WHAT IS NEEDED
Beginning with the opening line of the entries, return every line through the one containing "HES birth cohort only", both included, and nothing else. Omit pictures.

++++++

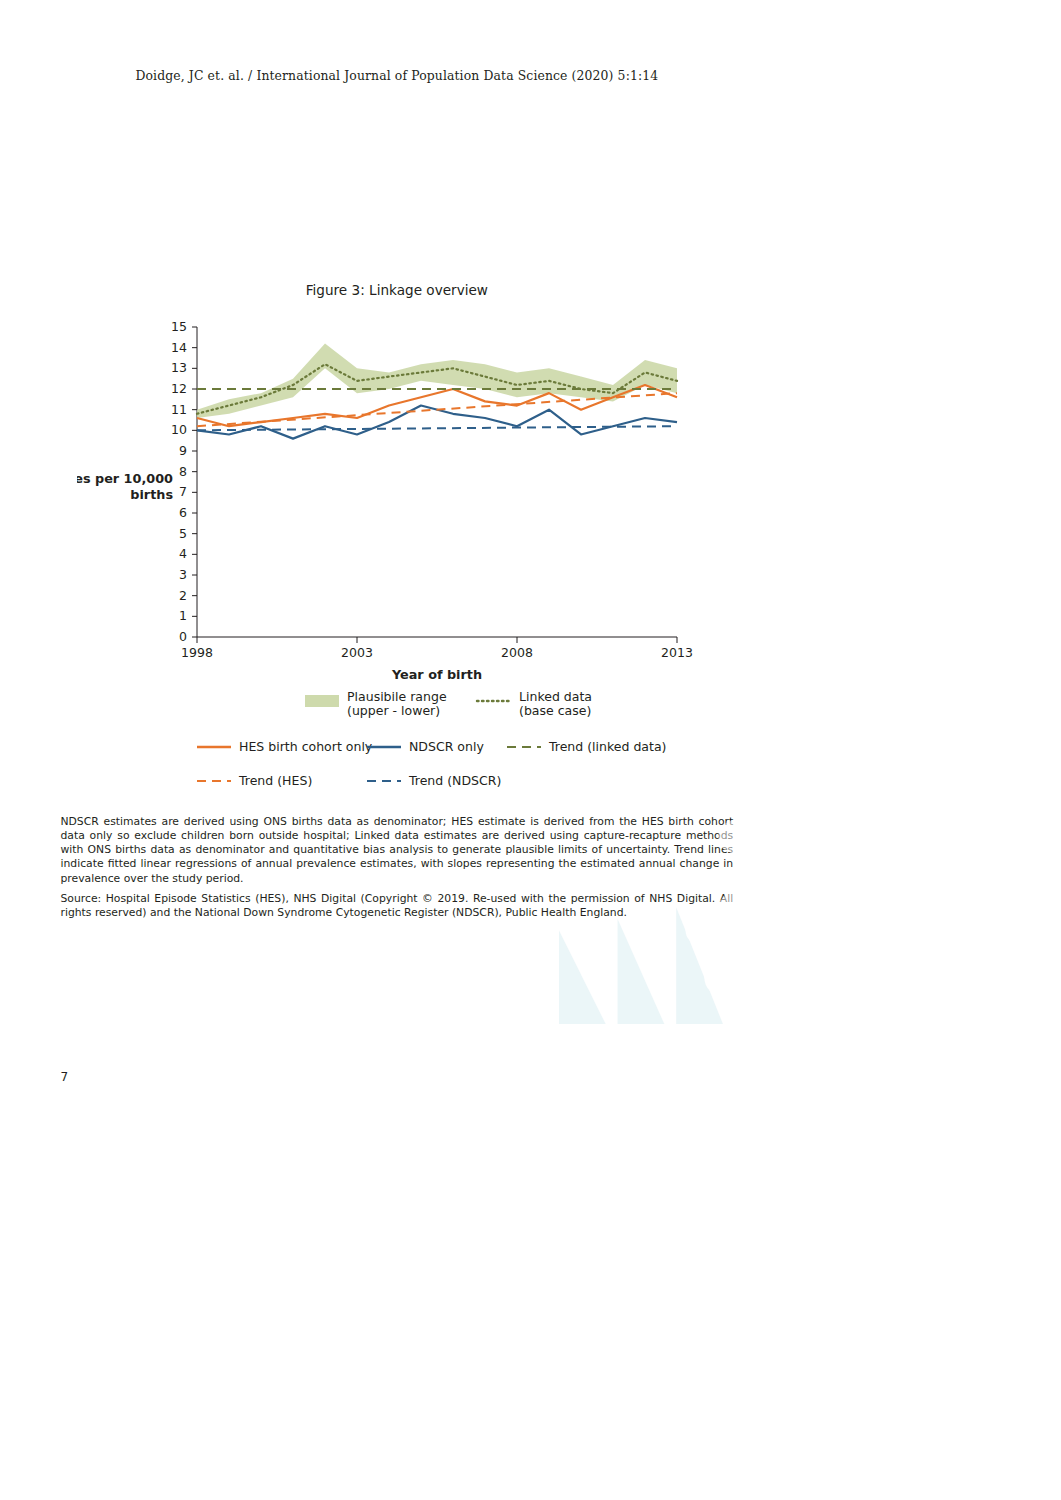Doidge, JC et. al. / International Journal of Population Data Science (2020) 5:1:14
Figure 3: Linkage overview
0 1 2 3 4 5 6 7 8 9 10 11 12 13 14 15 Cases per 10,000 births 1998 2003 2008 2013 Year of birth Plausibile range (upper - lower) Linked data (base case)
HES birth cohort only NDSCR only Trend (linked data) Trend (HES) Trend (NDSCR)
NDSCR estimates are derived using ONS births data as denominator; HES estimate is derived from the HES birth cohort data only so exclude children born outside hospital; Linked data estimates are derived using capture-recapture methods with ONS births data as denominator and quantitative bias analysis to generate plausible limits of uncertainty. Trend lines indicate fitted linear regressions of annual prevalence estimates, with slopes representing the estimated annual change in prevalence over the study period.
Source: Hospital Episode Statistics (HES), NHS Digital (Copyright © 2019. Re-used with the permission of NHS Digital. All rights reserved) and the National Down Syndrome Cytogenetic Register (NDSCR), Public Health England.
7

++++++

OUTPUT FOR THIS TASK
Doidge, JC et. al. / International Journal of Population Data Science (2020) 5:1:14
Figure 3: Linkage overview
0 1 2 3 4 5 6 7 8 9 10 11 12 13 14 15 Cases per 10,000 births 1998 2003 2008 2013 Year of birth Plausibile range (upper - lower) Linked data (base case)
HES birth cohort only NDSCR only Trend (linked data) Trend (HES) Trend (NDSCR)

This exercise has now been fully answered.